Extend the essay on the income gap, beginning right after its final sentence.

_TEXT SEGMENT_
--*--

In professor Stephen Hicks’ lovely little book Explaining Postmodernism, he explains why there’s been so much emphasis on the “income gap” in recent decades:  it’s because socialism failed to produce the wealth its early proponents predicted.  A hundred years ago, the Marxist True Believers insisted that socialist and communist economies would out-produce capitalist economies — all those happy, empowered workers of the world united would really crank out the goods, you see — thus providing enormous increases in wealth to spread around. 

Whoops.  Didn’t exactly happen that way.  Nobody in West Berlin was trying to escape to the East to enjoy a better life.

So the post-modern Marxists had to change tactics.  They decided they’d best stop talking about how much wealth socialism would produce and instead accuse capitalism of creating a “gap,” then foment as much class resentment as possible.  This strategy was hugely successful among boobs, economic illiterates, losers, Democrats and reporters for the New York Times. 

Yes, we have a gap.  But as my wife once noted as we were driving through a poor section of Los Angeles, if anyone from her village in Africa had been riding along with us, he would’ve thought he was looking at rich people. (”Look, they have televisions!  They have more than one pair of shoes!  THEY HAVE CARS!!”)  In her village, you were “rich” if you owned a bigger a jug of cooking oil than your neighbors.

--*--

_RECORDS SUPPLIED_

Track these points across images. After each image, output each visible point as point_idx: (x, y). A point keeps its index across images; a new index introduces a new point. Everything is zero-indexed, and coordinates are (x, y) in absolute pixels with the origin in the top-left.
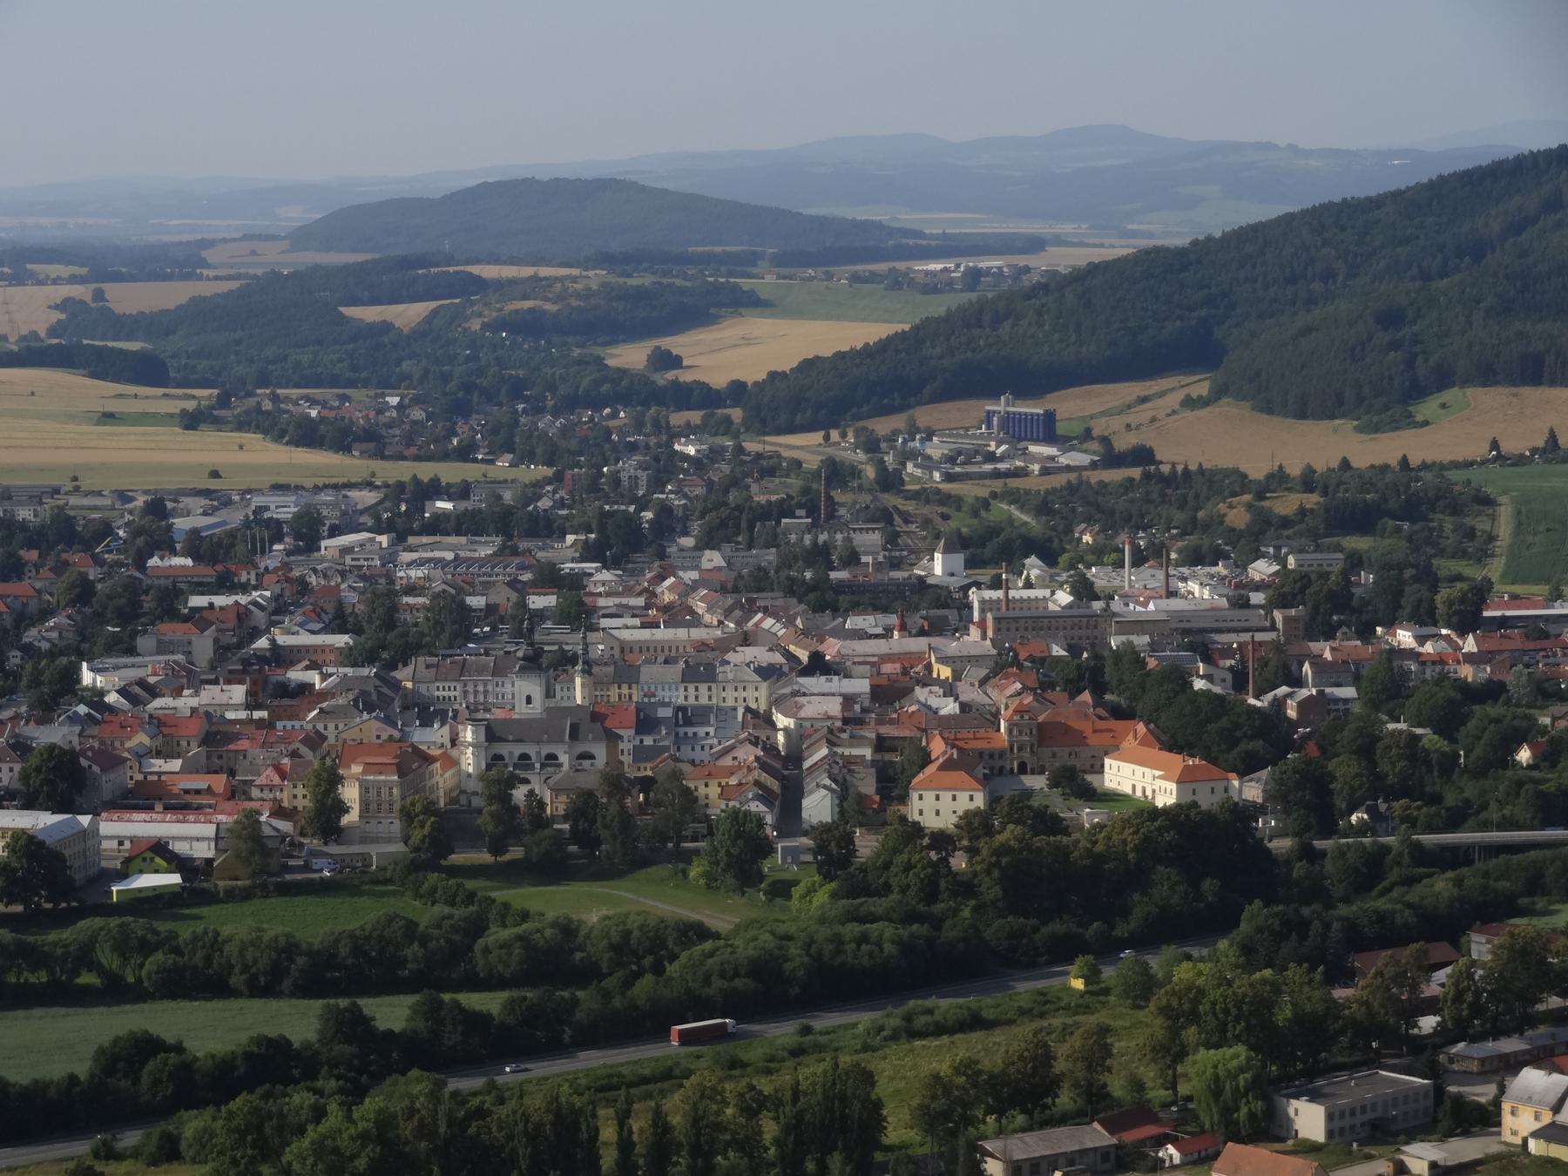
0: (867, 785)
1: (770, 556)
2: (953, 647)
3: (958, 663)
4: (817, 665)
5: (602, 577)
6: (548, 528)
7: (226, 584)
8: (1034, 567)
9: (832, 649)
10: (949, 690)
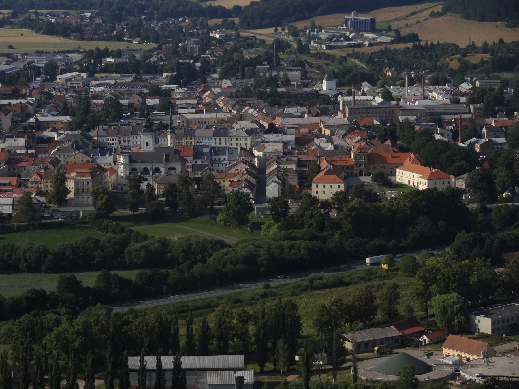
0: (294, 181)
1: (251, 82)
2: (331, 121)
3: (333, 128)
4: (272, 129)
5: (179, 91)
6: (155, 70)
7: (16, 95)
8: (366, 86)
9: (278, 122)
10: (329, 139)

--*--

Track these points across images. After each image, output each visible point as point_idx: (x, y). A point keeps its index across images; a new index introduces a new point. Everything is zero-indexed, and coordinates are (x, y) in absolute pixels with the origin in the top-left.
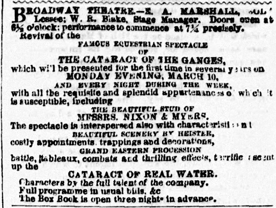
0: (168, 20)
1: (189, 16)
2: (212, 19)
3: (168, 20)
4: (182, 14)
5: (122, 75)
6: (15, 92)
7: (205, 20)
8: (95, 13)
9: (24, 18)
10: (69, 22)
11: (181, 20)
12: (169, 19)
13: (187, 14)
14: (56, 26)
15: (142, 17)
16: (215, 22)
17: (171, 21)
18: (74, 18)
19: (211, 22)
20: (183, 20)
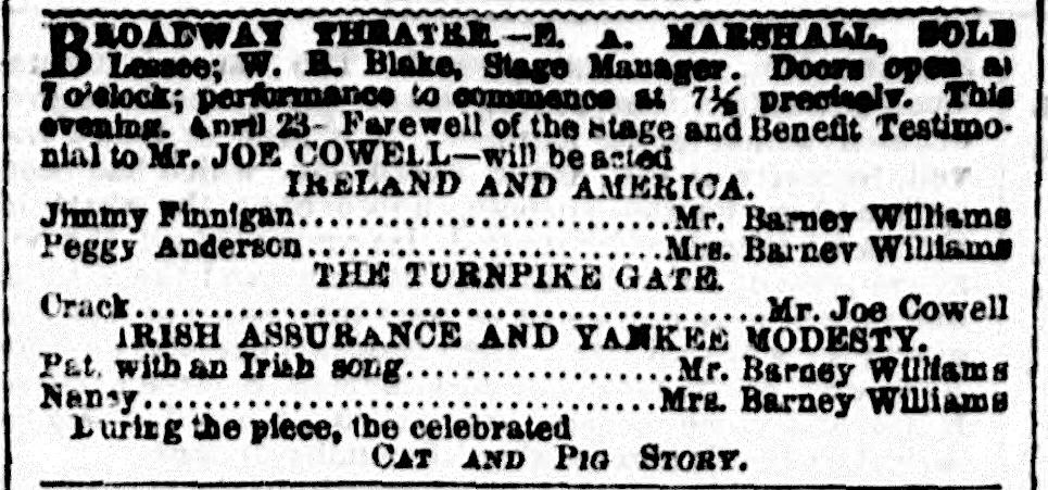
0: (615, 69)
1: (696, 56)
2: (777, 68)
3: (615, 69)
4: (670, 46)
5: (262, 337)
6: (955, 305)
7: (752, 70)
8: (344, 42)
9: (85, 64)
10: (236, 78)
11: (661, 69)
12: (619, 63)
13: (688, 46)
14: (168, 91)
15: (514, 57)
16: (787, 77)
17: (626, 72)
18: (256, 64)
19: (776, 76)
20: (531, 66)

--*--

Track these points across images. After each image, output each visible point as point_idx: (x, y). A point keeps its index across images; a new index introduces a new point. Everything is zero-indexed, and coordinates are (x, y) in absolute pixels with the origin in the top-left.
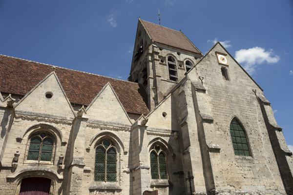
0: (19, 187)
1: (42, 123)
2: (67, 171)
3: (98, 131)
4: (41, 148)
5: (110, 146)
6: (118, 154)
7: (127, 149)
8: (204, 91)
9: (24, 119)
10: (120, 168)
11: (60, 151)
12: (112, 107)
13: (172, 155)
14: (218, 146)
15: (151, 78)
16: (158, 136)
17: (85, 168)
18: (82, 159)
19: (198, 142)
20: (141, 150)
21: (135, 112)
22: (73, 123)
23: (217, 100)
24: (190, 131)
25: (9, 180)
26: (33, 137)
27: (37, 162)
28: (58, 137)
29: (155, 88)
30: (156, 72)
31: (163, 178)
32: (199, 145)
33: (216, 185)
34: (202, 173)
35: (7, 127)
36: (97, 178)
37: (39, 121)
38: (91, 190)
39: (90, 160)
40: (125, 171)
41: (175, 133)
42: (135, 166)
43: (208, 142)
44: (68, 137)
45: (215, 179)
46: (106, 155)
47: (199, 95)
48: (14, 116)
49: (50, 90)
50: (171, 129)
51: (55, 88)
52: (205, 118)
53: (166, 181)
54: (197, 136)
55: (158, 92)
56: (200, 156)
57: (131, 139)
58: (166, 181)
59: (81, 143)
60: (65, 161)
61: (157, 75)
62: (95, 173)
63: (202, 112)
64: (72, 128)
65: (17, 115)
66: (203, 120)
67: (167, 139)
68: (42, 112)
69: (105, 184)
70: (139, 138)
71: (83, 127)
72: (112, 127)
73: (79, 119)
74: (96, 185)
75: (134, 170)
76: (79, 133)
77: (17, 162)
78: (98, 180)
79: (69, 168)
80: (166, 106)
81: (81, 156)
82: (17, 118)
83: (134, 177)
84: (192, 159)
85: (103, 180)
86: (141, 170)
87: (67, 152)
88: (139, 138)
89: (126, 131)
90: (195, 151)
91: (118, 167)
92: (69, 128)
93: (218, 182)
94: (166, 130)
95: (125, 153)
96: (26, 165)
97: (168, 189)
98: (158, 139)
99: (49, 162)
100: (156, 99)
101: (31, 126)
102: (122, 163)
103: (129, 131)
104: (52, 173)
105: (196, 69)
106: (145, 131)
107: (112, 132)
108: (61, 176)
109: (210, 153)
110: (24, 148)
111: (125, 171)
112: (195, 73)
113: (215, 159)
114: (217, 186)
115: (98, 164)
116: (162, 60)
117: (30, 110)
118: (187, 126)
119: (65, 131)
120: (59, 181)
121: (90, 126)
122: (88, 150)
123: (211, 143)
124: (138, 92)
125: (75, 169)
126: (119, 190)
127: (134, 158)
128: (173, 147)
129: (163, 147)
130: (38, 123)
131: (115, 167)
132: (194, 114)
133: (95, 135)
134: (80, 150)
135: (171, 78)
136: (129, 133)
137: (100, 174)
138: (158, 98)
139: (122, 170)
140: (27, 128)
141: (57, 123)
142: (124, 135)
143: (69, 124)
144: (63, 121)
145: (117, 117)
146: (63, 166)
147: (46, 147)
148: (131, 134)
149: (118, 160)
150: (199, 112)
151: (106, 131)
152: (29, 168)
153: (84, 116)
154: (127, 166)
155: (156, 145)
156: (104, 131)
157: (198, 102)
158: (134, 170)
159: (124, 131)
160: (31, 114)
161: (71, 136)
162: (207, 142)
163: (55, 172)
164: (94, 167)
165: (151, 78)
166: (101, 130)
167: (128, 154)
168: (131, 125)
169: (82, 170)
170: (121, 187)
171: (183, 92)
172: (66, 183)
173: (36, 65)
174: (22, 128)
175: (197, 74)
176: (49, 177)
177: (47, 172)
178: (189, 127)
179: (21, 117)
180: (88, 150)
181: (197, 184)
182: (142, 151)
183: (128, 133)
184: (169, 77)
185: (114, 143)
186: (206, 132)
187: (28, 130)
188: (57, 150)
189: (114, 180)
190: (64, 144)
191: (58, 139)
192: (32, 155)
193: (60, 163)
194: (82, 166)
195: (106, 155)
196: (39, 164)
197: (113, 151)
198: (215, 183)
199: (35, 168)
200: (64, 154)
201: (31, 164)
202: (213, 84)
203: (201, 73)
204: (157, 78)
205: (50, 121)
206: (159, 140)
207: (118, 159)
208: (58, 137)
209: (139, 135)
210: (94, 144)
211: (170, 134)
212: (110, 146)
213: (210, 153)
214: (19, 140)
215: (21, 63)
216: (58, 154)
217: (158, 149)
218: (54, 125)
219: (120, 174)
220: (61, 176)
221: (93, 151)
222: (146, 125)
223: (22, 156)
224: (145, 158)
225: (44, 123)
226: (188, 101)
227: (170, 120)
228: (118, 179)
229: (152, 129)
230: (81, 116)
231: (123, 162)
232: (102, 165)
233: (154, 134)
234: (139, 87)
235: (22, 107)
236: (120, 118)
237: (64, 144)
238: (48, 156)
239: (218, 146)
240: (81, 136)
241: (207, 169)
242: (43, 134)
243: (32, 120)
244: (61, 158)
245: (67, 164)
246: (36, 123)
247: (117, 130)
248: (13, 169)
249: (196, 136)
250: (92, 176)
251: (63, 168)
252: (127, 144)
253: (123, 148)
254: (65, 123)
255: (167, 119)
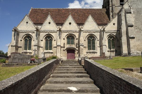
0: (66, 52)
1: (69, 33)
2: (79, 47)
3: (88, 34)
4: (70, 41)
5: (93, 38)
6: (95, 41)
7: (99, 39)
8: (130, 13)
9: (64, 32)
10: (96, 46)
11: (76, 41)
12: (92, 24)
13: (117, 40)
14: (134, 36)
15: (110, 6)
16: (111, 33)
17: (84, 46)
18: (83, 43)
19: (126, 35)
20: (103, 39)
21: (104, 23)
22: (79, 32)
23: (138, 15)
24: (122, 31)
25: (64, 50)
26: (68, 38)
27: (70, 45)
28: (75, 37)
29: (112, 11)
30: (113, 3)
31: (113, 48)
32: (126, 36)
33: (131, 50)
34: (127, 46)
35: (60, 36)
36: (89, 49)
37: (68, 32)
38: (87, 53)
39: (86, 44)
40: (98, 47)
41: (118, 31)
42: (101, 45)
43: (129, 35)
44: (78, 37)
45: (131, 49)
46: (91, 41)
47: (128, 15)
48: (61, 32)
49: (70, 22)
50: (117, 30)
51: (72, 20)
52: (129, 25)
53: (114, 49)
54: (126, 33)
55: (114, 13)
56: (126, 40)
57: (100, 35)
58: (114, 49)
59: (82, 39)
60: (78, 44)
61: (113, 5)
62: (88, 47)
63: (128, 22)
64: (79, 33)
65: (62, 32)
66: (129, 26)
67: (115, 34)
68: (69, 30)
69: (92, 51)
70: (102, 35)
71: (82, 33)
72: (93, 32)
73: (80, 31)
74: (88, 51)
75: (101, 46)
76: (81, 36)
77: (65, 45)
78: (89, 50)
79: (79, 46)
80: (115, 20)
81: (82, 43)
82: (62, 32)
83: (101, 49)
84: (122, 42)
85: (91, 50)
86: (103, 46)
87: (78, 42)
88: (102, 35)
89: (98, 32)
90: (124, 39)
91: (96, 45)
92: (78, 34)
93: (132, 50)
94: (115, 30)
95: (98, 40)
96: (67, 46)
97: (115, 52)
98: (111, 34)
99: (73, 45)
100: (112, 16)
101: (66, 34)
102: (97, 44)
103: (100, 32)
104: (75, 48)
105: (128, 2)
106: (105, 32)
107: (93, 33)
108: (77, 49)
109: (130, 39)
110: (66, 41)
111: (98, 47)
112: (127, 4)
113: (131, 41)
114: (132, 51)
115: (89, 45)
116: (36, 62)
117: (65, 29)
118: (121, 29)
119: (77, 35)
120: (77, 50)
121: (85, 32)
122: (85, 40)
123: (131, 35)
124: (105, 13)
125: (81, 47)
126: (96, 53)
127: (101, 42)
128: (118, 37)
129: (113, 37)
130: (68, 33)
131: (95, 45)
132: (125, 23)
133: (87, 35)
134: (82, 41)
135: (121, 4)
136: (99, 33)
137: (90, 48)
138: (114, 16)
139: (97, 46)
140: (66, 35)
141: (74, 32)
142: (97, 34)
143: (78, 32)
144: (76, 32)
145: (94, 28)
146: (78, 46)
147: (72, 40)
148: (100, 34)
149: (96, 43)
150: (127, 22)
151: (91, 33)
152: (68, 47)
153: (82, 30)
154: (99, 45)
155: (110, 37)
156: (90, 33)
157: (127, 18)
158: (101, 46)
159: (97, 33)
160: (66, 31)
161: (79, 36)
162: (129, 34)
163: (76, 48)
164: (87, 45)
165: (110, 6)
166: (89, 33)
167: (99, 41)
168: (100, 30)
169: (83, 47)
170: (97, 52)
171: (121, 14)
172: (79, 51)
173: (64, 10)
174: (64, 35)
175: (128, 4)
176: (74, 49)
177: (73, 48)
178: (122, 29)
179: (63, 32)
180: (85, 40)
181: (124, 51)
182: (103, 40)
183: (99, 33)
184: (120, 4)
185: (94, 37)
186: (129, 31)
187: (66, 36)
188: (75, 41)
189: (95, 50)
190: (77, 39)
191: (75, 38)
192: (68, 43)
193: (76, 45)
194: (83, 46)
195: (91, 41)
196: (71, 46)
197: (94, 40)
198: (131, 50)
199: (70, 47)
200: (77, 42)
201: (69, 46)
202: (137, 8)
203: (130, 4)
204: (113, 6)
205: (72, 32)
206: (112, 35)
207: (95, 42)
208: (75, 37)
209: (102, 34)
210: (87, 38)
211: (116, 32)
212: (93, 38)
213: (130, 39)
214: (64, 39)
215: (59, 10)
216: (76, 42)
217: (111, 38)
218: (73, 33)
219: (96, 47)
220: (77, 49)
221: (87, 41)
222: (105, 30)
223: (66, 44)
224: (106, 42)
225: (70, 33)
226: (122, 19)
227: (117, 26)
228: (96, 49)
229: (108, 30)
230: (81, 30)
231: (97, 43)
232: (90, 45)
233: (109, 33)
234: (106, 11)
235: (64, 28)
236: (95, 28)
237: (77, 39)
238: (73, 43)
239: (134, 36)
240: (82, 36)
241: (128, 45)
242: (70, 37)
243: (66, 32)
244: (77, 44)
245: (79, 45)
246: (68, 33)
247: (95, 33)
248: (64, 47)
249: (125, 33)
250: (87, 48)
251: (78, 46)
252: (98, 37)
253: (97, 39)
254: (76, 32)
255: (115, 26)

--*--

_THE OUTPUT_
Even if you do find a large gap between rich and poor (or what we call “poor” in America) unacceptable, high estate taxes aren’t going to fix it.  Check out the assets the billionaire’s family will inherit:

In addition to personal effects bequeathed to his descendants - boats, jewelry, automobiles, shotguns and a 5,500-acre Texas hunting ranch stocked with wild game - he passed on his holdings in EPCO and Dan Duncan L.L.P., two entities in the natural gas and pipeline empire he built. The stock involved includes more than 100 million shares in Enterprise GP Holdings, which closed at $43.23 the last trading day before Mr. Duncan died. That asset alone could have resulted in a $2 billion estate tax.

So thanks to what the New York Times characterizes as a “lapse” by Congress, the billionaire’s kids and grandkids won’t be paying $2 billion in estate taxes.  Now … you just inherited all that stock, and the feds hand you a bill for $2 billion.  How are you going to pay the IRS?  Simple:  sell off the stock.  And who is going to buy $2 billion worth of stock?  Poor people?  I don’t think so.  What was a family-owned business will no longer be a family-owned business.  It’ll be owned by rich investors.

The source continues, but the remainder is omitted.